In his final State of the Union address, President Barack Obama was widely expected to talk less about specific plans and more about broad goals for the future — projects that will continue long after he's left office. It turns out that was true almost to a fault. The address downplayed the problems we're still facing in favor of lots of hope and relatively little concrete change, touching on cancer research, a better social safety net, and fixing global warming. The present is bright, Obama promised, and the future will be moderately more bright.
Obama's presidency has been a mixed bag for technology policy, from a continued stalemate over cybersecurity and encryption to a robust promotion of net neutrality. The same was true for his State of the Union address. The speech alluded to having "protected an open internet," but it also asked Congress to pass the far more controversial Trans-Pacific Partnership, whose intellectual property rules could threaten that same openness.
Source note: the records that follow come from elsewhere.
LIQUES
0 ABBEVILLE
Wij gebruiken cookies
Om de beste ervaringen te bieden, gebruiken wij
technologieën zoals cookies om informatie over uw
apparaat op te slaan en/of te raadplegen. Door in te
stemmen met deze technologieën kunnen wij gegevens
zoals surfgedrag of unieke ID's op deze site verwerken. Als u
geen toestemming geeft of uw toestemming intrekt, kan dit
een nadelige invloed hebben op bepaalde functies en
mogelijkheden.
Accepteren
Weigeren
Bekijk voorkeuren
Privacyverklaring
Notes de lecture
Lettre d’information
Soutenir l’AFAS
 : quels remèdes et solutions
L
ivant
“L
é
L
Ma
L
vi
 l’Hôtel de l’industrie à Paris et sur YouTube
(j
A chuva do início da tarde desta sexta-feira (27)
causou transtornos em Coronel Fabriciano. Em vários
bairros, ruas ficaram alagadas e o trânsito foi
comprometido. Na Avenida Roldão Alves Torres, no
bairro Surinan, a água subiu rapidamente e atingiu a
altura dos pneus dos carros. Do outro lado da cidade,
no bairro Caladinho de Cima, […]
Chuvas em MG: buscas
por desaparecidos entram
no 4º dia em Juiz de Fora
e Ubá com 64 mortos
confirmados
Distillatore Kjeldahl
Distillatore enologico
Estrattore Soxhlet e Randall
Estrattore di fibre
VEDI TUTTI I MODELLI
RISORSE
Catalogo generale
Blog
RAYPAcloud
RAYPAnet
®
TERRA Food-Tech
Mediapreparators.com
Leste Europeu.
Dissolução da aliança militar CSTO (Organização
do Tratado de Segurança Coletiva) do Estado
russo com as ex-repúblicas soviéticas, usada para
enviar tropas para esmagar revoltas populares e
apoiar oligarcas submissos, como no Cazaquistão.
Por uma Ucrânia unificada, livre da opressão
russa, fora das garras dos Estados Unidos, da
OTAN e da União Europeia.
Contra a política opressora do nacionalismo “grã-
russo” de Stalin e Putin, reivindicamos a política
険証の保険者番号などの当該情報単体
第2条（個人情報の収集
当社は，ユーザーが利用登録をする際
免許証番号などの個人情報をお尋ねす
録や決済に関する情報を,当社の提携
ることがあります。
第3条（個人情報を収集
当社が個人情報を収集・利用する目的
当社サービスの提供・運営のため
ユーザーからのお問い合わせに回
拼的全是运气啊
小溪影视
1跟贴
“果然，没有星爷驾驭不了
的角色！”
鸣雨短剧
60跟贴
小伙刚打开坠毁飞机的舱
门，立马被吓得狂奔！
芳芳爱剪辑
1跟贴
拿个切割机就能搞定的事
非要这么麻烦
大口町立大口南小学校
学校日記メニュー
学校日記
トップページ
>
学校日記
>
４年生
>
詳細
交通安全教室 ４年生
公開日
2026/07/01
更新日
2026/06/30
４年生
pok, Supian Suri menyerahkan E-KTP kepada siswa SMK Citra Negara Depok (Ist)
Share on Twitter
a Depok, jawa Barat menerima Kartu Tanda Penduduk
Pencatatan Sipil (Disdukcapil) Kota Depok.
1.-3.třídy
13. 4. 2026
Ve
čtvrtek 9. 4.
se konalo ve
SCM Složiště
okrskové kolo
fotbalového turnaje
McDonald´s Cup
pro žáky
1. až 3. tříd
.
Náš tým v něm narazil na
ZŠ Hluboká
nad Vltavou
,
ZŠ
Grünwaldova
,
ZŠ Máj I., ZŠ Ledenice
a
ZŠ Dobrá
We got a much more nebulous discussion of what lies ahead, including the way that new technology is changing how we work and live. "Today, technology doesn't just replace jobs on the assembly line, but any job where work can be automated," said Obama. "Companies in a global economy can locate anywhere, and face tougher competition." Obama has talked up emerging industries like 3D printing in previous addresses, but here, progress was painted in the absolute broadest and most recognizable strokes.
Climate change deniers will be 'pretty lonely' in the years to come
His answers for adapting to the economy were similarly familiar. For the young, offer "hands-on computer science and math classes" that will prepare students for jobs, plus two years of free community college for "every responsible student." For everyone else, offer more retraining for new jobs, plus wage insurance that will bridge the gap for workers who take a dramatic pay cut upon getting a new job. It sidestepped discussing the specific anxieties that have cropped up over everything from the "sharing economy" to the future of college. Similarly, Joe Biden's ambitious cancer research initiative got a new boost with a broad promise to "make America the country that cures cancer once and for all." But there wasn't much concrete detail on what this includes.
Maybe the biggest threat on the horizon here was climate change. Obama's tone was confident: anyone who wants to deny climate change will be "pretty lonely," and America intends to fight it with more forms of clean energy and stricter regulation for dirty ones. Or as Obama put it, "rather than subsidize the past, we should invest in the future." He pointed to what is legitimately a major win: a pact signed by 200 countries a month before his address. At the same time, it will take significant work to fight things like the rising sea levels that threaten to flood cities like Miami within the century.
It's not surprising that the more fraught areas of American policy, like the gun control debate, got barely a mention in the 2016 State of the Union. It was the broadly optimistic baseline that this year's presidential election will build on, including a warning against "voices urging us to fall back into tribes, to scapegoat fellow citizens who don't look like us." Outside those voices, Americans are "clear-eyed, big-hearted, optimistic that unarmed truth and unconditional love will have the final word."
"That's what makes me so hopeful about our future," concluded the address. "Because of you. I believe in you."